I'm sorry, but you would have
I'm sorry, but you would have to be pretty thick to think that they are real babies. That is all.
Dry Ice Photography Berkshire UK
I have just spent a week experimenting with cold smoke and was interested to read this article. When I started to read the article I glanced at the photograph at the top and assumed they were real babies - why does that make me pretty thick?
Further down, reading about dry ice I then thought that the it would be dangerous to do with babies and then saw the bigger photograph and all became clear.
I don't see why it is necessary to use images that others easily can mis-understand especially young people who are still learning. I object to people who dont think like you being referred to as thick.
John
Berkshire Photographer
re: dry ice
Hi John,
I appreciate you sharing your thought and feelings on the matter of shooting babies. In fact, taking the technical aspects aside, and concentrating on the art of it, I would guess (though not know) that this kinda feeling is exactly what Morgana wanted yo uto feel when she took that picture.
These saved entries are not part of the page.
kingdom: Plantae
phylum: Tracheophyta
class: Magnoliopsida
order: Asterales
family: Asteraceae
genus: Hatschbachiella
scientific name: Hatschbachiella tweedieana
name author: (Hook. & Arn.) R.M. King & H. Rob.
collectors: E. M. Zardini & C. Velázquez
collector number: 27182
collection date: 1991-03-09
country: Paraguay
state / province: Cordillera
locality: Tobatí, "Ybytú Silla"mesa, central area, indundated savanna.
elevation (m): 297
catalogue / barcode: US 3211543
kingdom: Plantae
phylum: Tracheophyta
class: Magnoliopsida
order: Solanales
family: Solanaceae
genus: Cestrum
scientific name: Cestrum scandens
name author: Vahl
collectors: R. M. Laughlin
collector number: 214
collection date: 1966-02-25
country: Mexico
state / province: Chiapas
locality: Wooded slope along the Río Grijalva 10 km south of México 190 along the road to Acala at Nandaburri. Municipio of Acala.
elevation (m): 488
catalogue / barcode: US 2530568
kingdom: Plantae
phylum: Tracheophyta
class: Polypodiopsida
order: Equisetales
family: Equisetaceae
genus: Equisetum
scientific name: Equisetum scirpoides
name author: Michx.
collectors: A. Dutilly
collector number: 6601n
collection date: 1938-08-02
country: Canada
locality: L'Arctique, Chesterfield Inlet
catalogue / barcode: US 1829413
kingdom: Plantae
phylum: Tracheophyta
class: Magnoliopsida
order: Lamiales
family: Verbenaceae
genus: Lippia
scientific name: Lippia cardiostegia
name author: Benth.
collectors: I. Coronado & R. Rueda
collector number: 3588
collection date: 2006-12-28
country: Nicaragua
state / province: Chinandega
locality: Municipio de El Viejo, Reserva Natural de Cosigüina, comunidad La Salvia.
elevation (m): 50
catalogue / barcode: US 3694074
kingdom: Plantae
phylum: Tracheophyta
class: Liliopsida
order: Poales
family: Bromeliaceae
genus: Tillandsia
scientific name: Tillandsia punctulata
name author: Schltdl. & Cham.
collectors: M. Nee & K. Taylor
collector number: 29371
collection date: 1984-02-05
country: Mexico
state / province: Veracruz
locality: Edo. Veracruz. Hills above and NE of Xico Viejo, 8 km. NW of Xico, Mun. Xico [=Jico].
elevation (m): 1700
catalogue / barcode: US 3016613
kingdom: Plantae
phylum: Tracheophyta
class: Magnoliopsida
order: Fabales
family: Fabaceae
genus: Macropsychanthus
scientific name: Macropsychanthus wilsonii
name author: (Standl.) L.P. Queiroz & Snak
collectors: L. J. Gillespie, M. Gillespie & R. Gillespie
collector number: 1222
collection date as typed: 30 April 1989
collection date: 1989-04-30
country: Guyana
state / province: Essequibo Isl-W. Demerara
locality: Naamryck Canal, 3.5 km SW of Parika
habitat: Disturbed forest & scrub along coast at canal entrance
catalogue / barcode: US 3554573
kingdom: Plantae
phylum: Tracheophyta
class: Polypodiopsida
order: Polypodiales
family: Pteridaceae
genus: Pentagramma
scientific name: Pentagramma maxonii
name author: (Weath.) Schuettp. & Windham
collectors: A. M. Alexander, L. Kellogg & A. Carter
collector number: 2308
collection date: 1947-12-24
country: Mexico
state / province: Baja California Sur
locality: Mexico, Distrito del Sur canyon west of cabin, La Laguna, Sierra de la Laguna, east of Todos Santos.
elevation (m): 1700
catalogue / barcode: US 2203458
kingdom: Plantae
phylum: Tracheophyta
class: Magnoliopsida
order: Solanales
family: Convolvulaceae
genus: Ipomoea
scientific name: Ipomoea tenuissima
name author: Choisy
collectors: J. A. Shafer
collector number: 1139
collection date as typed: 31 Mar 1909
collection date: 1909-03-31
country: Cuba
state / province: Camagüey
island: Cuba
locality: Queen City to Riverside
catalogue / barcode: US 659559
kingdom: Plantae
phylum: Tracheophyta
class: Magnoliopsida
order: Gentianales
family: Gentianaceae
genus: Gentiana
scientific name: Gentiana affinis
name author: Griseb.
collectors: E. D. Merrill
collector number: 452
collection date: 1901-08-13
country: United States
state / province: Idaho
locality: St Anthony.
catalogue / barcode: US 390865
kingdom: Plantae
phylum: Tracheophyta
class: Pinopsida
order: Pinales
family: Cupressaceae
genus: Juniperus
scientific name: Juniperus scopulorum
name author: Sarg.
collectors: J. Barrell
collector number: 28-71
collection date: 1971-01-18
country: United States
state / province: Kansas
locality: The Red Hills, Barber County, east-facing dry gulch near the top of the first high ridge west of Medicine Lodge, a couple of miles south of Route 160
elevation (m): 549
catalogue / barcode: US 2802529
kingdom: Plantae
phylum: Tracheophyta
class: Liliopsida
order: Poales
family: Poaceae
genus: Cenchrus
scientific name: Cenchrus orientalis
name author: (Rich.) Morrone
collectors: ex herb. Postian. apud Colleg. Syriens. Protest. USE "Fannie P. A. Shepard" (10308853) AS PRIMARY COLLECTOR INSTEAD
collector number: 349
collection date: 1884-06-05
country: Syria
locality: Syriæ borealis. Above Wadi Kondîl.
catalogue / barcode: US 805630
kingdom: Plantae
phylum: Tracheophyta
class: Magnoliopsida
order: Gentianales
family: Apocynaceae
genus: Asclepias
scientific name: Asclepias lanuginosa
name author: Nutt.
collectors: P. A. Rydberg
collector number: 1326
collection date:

As for the "thick" part, the blame is on me for letting this slip through when moderating the comments. English is not my mother language and only now, when I looked it up, I saw that it had more meanings than I originally knew about.
Very Inspired
I loved this article, amazing work!
Thanks
Dolls and viewing
I am viewing from a very poor resolution cellphone and the sold did indeed look like real babies. Further, before reading a word my first impression was I hadn't known the material was so safe it could be used around unpredictable babies.
No big slur on anyone iut bear in mind an internet audience will be ALL levels of knowledge and experience on the subjec. I do agree an example.geared more toward what a FIRST TIME USER might shoot would be more appropriate. Even helpful.